-- start Input for this task --

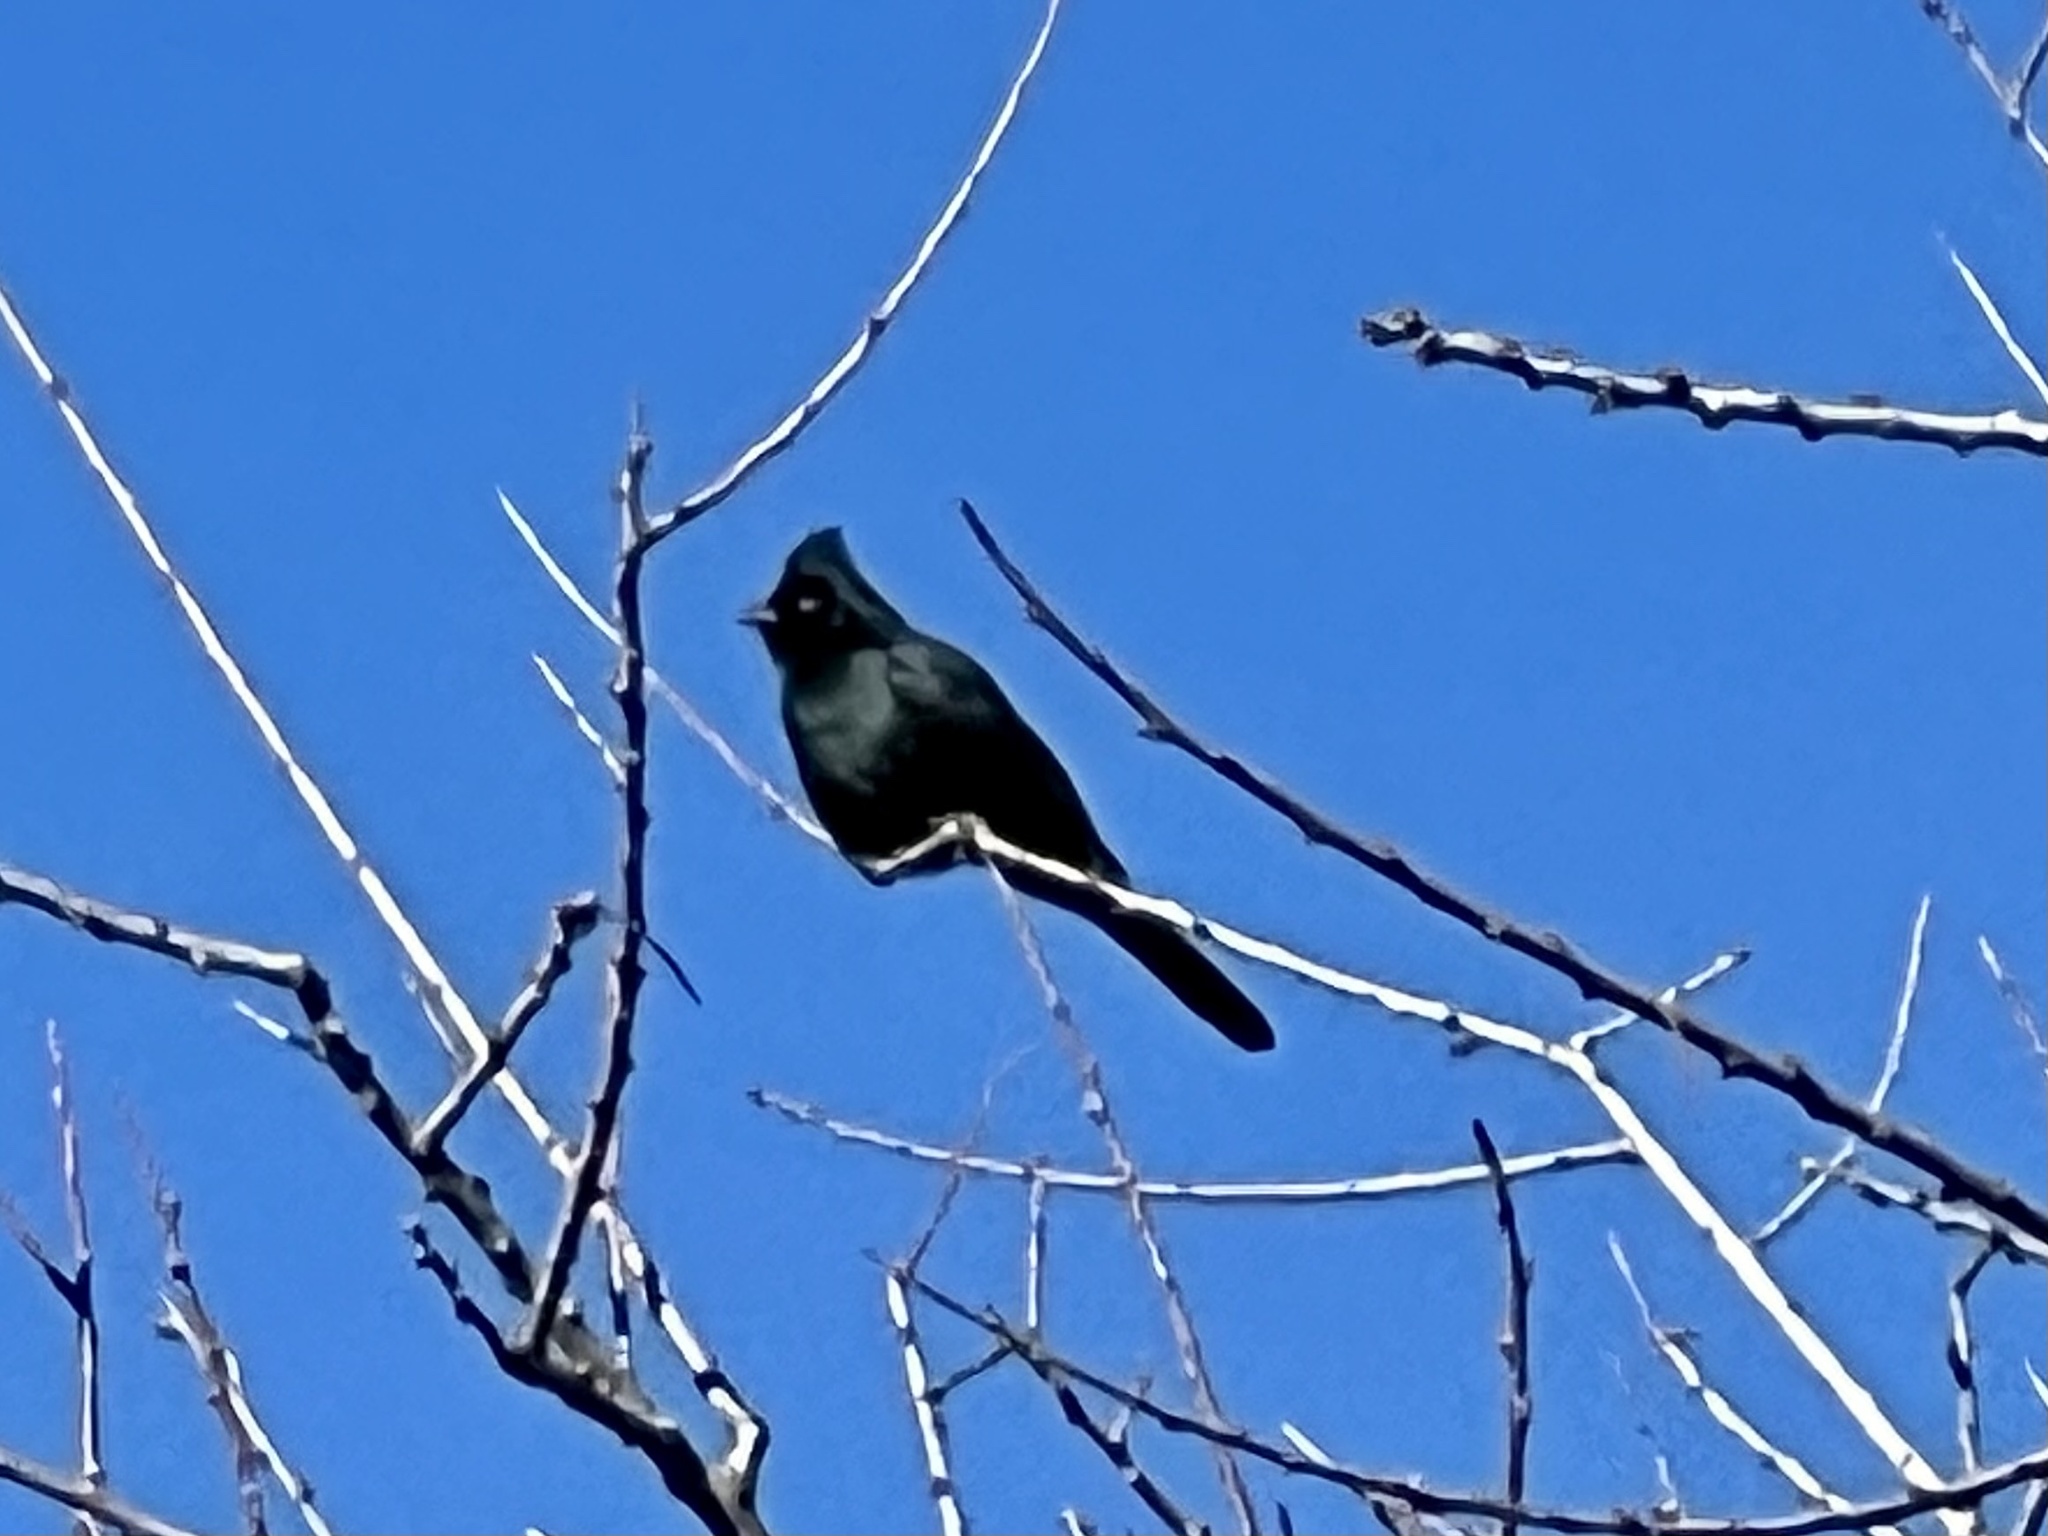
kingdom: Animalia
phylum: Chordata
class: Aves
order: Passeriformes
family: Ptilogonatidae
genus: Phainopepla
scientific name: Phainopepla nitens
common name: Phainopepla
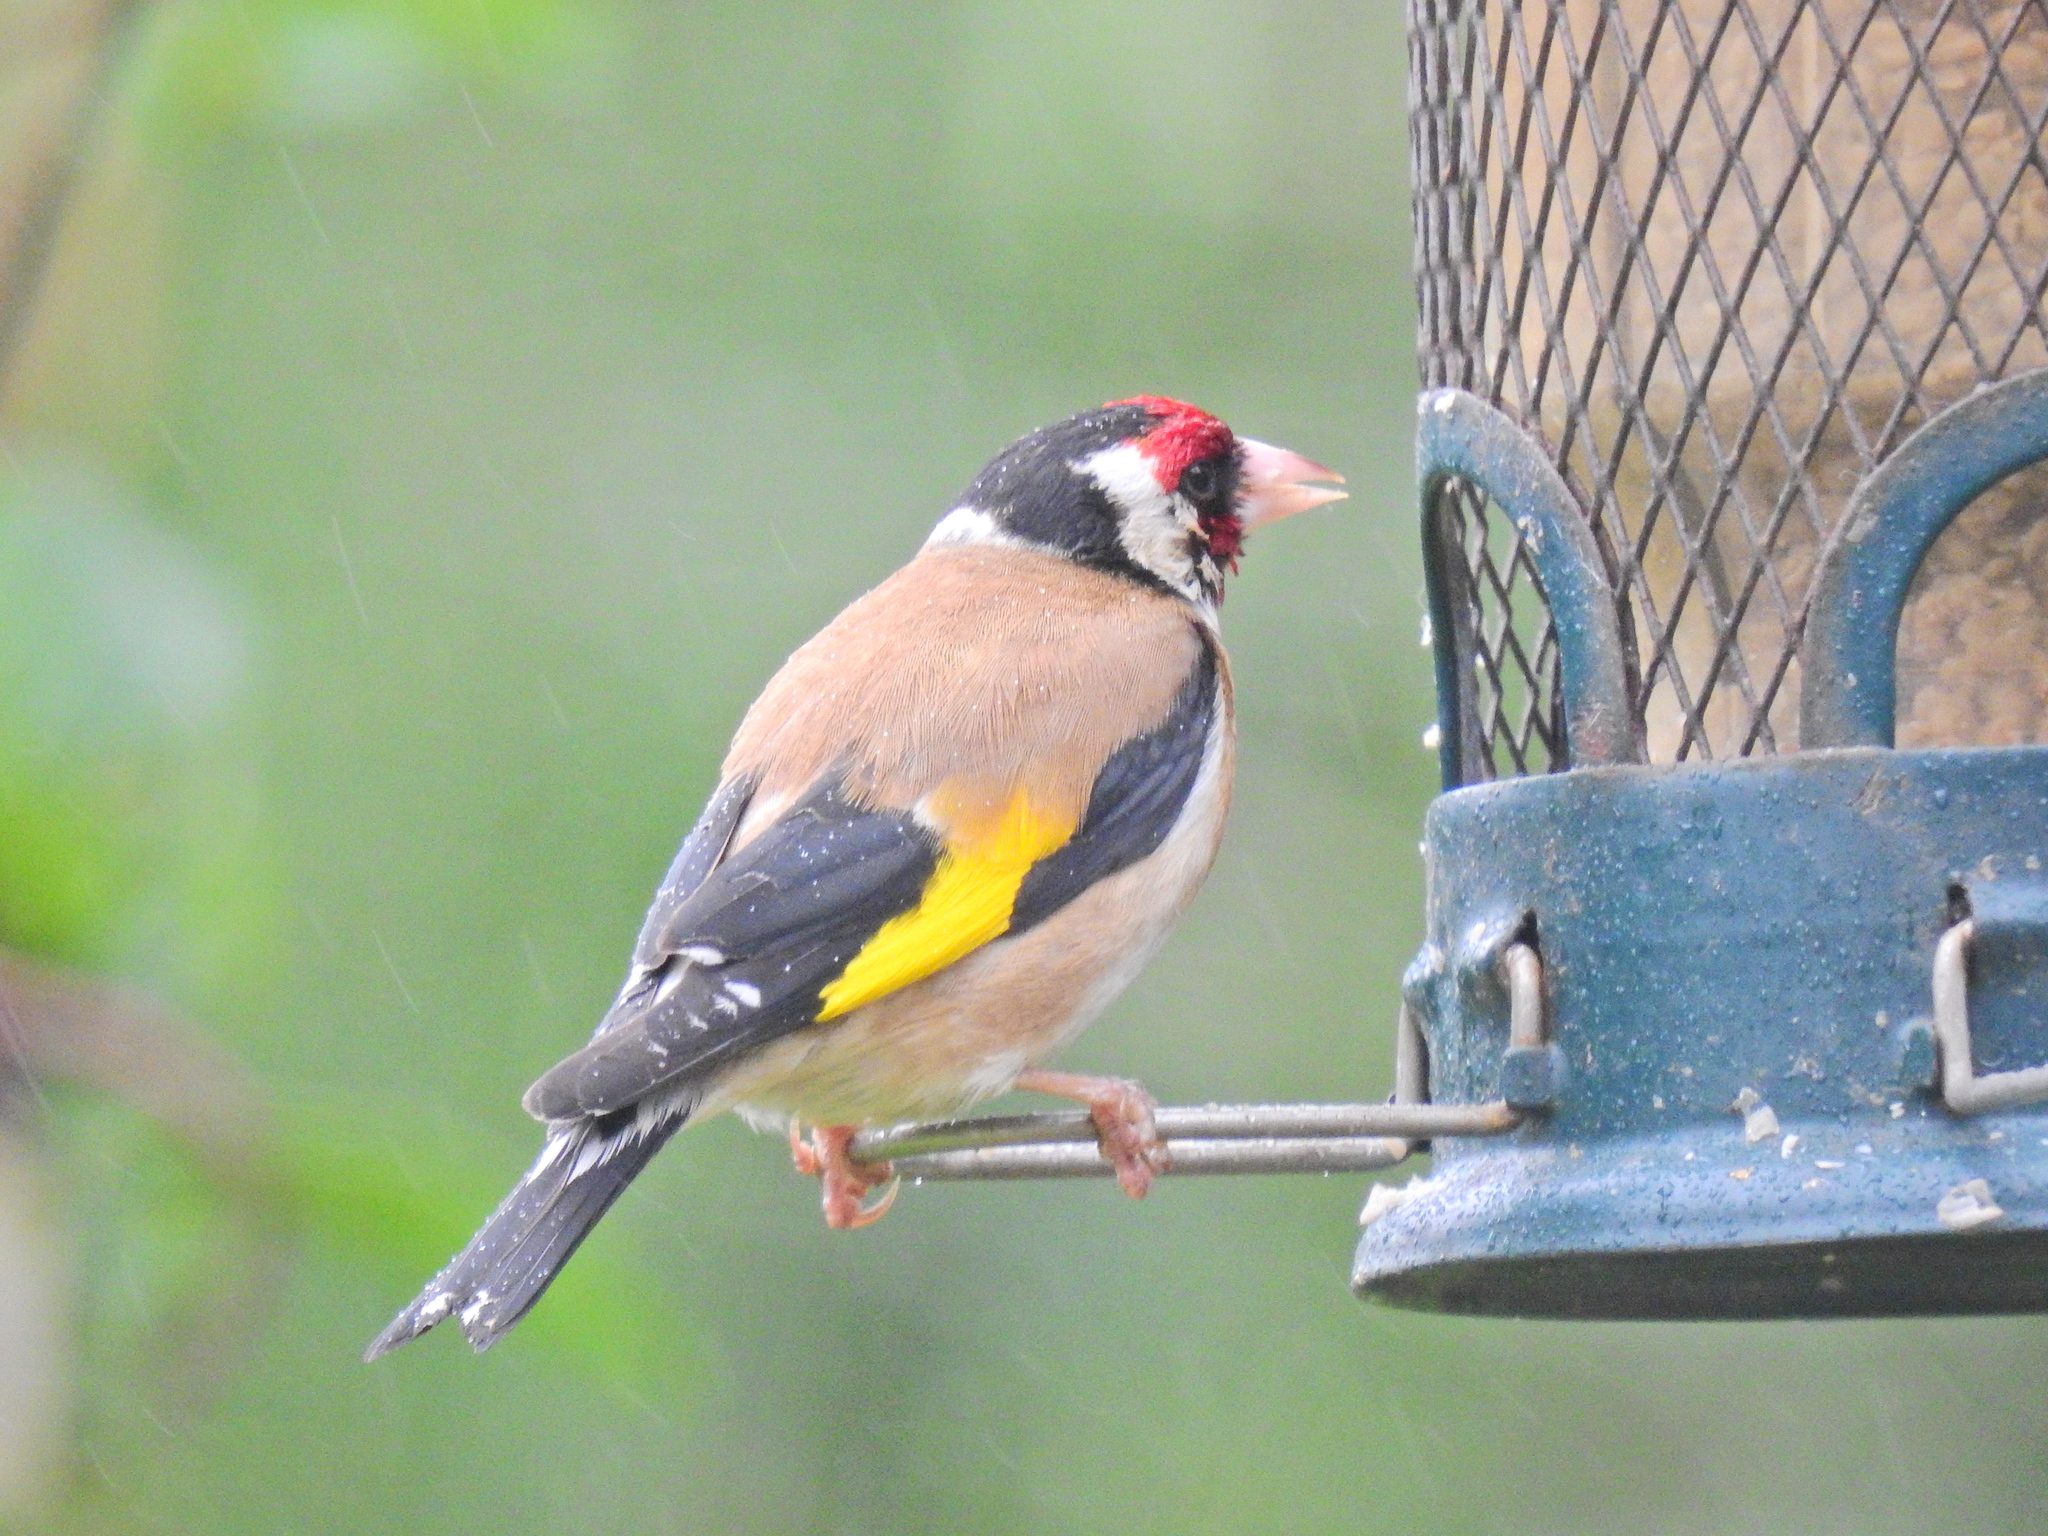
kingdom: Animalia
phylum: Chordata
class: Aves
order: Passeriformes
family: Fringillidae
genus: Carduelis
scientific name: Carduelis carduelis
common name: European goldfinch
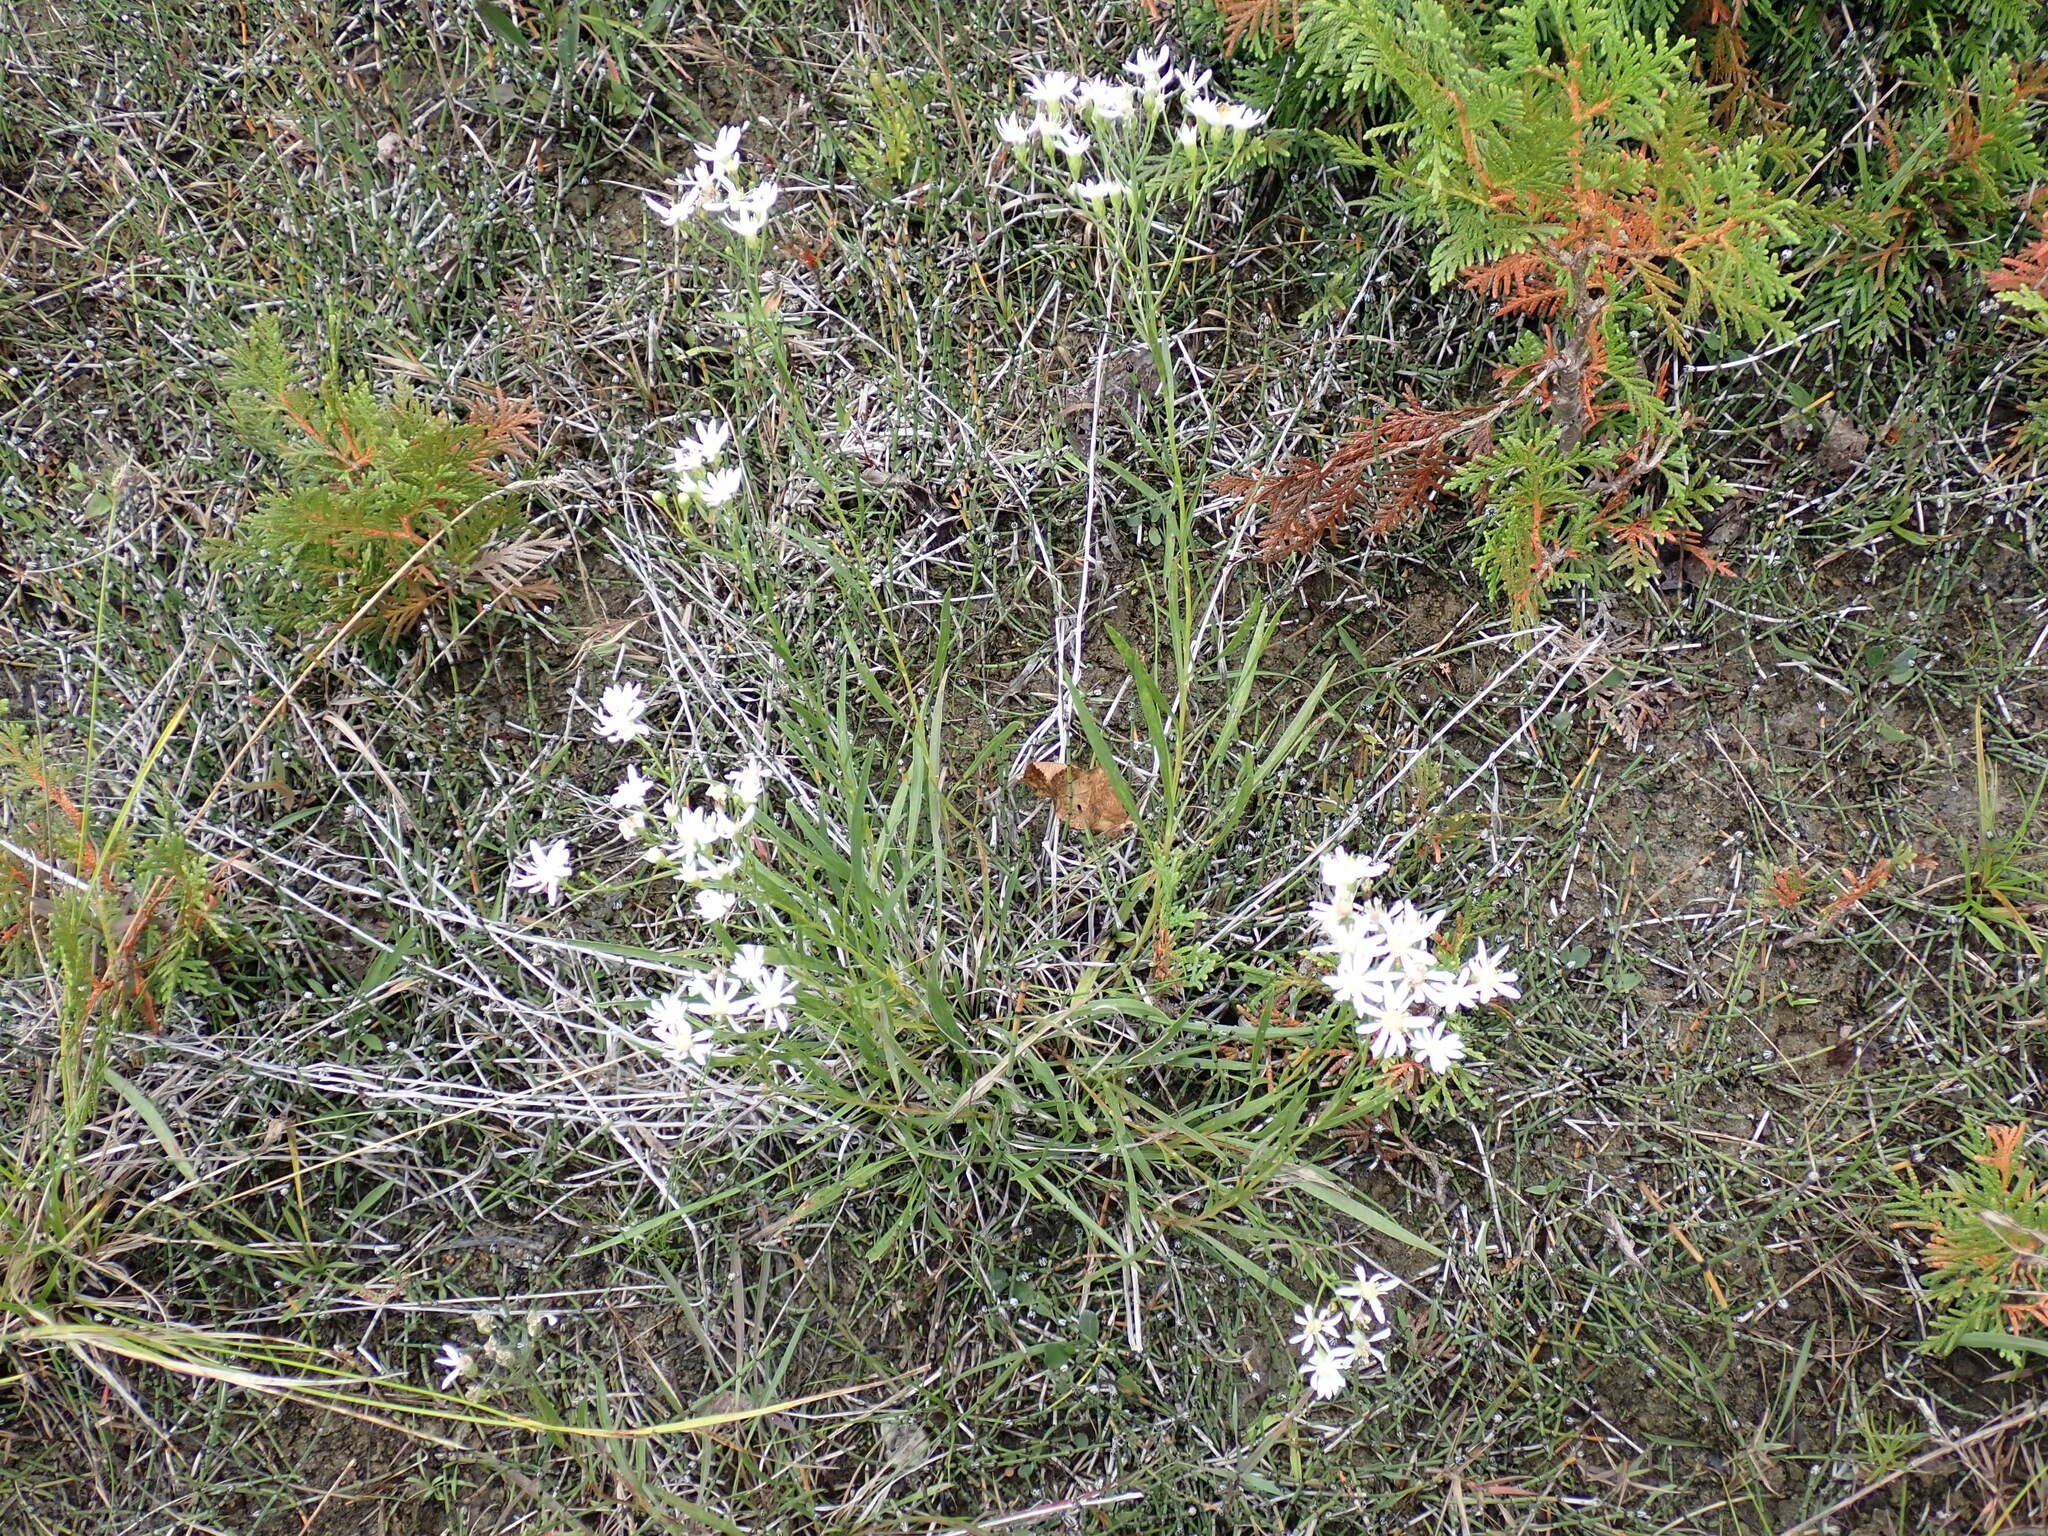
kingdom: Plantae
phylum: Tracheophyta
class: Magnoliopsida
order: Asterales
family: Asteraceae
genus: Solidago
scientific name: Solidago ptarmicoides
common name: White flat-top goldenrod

-- end Input for this task --

Directions: Copy every line of the records above word for word, skipping the pictures.

Correct answer:
kingdom: Animalia
phylum: Chordata
class: Aves
order: Passeriformes
family: Ptilogonatidae
genus: Phainopepla
scientific name: Phainopepla nitens
common name: Phainopepla
kingdom: Animalia
phylum: Chordata
class: Aves
order: Passeriformes
family: Fringillidae
genus: Carduelis
scientific name: Carduelis carduelis
common name: European goldfinch
kingdom: Plantae
phylum: Tracheophyta
class: Magnoliopsida
order: Asterales
family: Asteraceae
genus: Solidago
scientific name: Solidago ptarmicoides
common name: White flat-top goldenrod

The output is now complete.